══ Entries shown ══

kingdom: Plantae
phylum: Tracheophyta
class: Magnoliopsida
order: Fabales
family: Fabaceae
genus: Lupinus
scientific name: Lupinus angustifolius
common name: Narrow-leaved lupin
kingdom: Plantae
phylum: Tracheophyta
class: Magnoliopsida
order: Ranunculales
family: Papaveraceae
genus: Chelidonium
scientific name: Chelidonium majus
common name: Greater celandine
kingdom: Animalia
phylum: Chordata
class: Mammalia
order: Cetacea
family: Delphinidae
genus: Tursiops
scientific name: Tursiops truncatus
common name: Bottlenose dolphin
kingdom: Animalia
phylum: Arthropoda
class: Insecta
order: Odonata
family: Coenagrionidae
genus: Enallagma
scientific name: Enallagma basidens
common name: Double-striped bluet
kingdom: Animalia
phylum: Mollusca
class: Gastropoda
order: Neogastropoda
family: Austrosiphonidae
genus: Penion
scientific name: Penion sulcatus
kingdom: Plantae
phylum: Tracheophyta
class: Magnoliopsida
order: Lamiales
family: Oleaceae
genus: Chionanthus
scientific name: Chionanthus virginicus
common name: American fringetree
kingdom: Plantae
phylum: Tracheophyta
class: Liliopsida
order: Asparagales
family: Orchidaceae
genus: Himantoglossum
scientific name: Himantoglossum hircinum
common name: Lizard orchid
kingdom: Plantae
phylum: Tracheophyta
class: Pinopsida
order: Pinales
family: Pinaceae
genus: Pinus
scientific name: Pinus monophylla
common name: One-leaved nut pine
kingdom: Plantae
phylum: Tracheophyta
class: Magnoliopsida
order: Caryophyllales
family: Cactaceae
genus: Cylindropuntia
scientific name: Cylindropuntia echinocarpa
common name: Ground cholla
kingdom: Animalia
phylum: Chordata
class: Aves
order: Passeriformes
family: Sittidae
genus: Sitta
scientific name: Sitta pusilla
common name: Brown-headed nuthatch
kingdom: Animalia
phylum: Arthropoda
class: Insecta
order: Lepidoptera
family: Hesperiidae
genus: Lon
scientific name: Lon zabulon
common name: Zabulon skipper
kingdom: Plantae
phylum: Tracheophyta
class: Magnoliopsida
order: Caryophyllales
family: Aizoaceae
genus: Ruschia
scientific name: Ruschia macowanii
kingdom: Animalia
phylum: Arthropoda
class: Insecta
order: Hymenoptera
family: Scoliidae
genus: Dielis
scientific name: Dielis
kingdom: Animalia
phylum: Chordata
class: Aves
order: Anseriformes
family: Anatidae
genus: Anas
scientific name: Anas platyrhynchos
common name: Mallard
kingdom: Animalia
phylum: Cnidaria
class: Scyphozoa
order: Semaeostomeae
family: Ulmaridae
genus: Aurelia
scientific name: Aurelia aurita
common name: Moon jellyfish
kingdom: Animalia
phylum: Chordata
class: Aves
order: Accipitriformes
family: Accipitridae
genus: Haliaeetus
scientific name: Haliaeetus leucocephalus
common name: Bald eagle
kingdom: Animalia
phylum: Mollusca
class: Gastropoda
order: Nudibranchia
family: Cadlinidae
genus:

═══

> **Written problem**:
Present every line of the rows above as one numbered list, leaving out any blank lines.

> **Final answer**:
1. kingdom: Plantae
2. phylum: Tracheophyta
3. class: Magnoliopsida
4. order: Fabales
5. family: Fabaceae
6. genus: Lupinus
7. scientific name: Lupinus angustifolius
8. common name: Narrow-leaved lupin
9. kingdom: Plantae
10. phylum: Tracheophyta
11. class: Magnoliopsida
12. order: Ranunculales
13. family: Papaveraceae
14. genus: Chelidonium
15. scientific name: Chelidonium majus
16. common name: Greater celandine
17. kingdom: Animalia
18. phylum: Chordata
19. class: Mammalia
20. order: Cetacea
21. family: Delphinidae
22. genus: Tursiops
23. scientific name: Tursiops truncatus
24. common name: Bottlenose dolphin
25. kingdom: Animalia
26. phylum: Arthropoda
27. class: Insecta
28. order: Odonata
29. family: Coenagrionidae
30. genus: Enallagma
31. scientific name: Enallagma basidens
32. common name: Double-striped bluet
33. kingdom: Animalia
34. phylum: Mollusca
35. class: Gastropoda
36. order: Neogastropoda
37. family: Austrosiphonidae
38. genus: Penion
39. scientific name: Penion sulcatus
40. kingdom: Plantae
41. phylum: Tracheophyta
42. class: Magnoliopsida
43. order: Lamiales
44. family: Oleaceae
45. genus: Chionanthus
46. scientific name: Chionanthus virginicus
47. common name: American fringetree
48. kingdom: Plantae
49. phylum: Tracheophyta
50. class: Liliopsida
51. order: Asparagales
52. family: Orchidaceae
53. genus: Himantoglossum
54. scientific name: Himantoglossum hircinum
55. common name: Lizard orchid
56. kingdom: Plantae
57. phylum: Tracheophyta
58. class: Pinopsida
59. order: Pinales
60. family: Pinaceae
61. genus: Pinus
62. scientific name: Pinus monophylla
63. common name: One-leaved nut pine
64. kingdom: Plantae
65. phylum: Tracheophyta
66. class: Magnoliopsida
67. order: Caryophyllales
68. family: Cactaceae
69. genus: Cylindropuntia
70. scientific name: Cylindropuntia echinocarpa
71. common name: Ground cholla
72. kingdom: Animalia
73. phylum: Chordata
74. class: Aves
75. order: Passeriformes
76. family: Sittidae
77. genus: Sitta
78. scientific name: Sitta pusilla
79. common name: Brown-headed nuthatch
80. kingdom: Animalia
81. phylum: Arthropoda
82. class: Insecta
83. order: Lepidoptera
84. family: Hesperiidae
85. genus: Lon
86. scientific name: Lon zabulon
87. common name: Zabulon skipper
88. kingdom: Plantae
89. phylum: Tracheophyta
90. class: Magnoliopsida
91. order: Caryophyllales
92. family: Aizoaceae
93. genus: Ruschia
94. scientific name: Ruschia macowanii
95. kingdom: Animalia
96. phylum: Arthropoda
97. class: Insecta
98. order: Hymenoptera
99. family: Scoliidae
100. genus: Dielis
101. scientific name: Dielis
102. kingdom: Animalia
103. phylum: Chordata
104. class: Aves
105. order: Anseriformes
106. family: Anatidae
107. genus: Anas
108. scientific name: Anas platyrhynchos
109. common name: Mallard
110. kingdom: Animalia
111. phylum: Cnidaria
112. class: Scyphozoa
113. order: Semaeostomeae
114. family: Ulmaridae
115. genus: Aurelia
116. scientific name: Aurelia aurita
117. common name: Moon jellyfish
118. kingdom: Animalia
119. phylum: Chordata
120. class: Aves
121. order: Accipitriformes
122. family: Accipitridae
123. genus: Haliaeetus
124. scientific name: Haliaeetus leucocephalus
125. common name: Bald eagle
126. kingdom: Animalia
127. phylum: Mollusca
128. class: Gastropoda
129. order: Nudibranchia
130. family: Cadlinidae
131. genus:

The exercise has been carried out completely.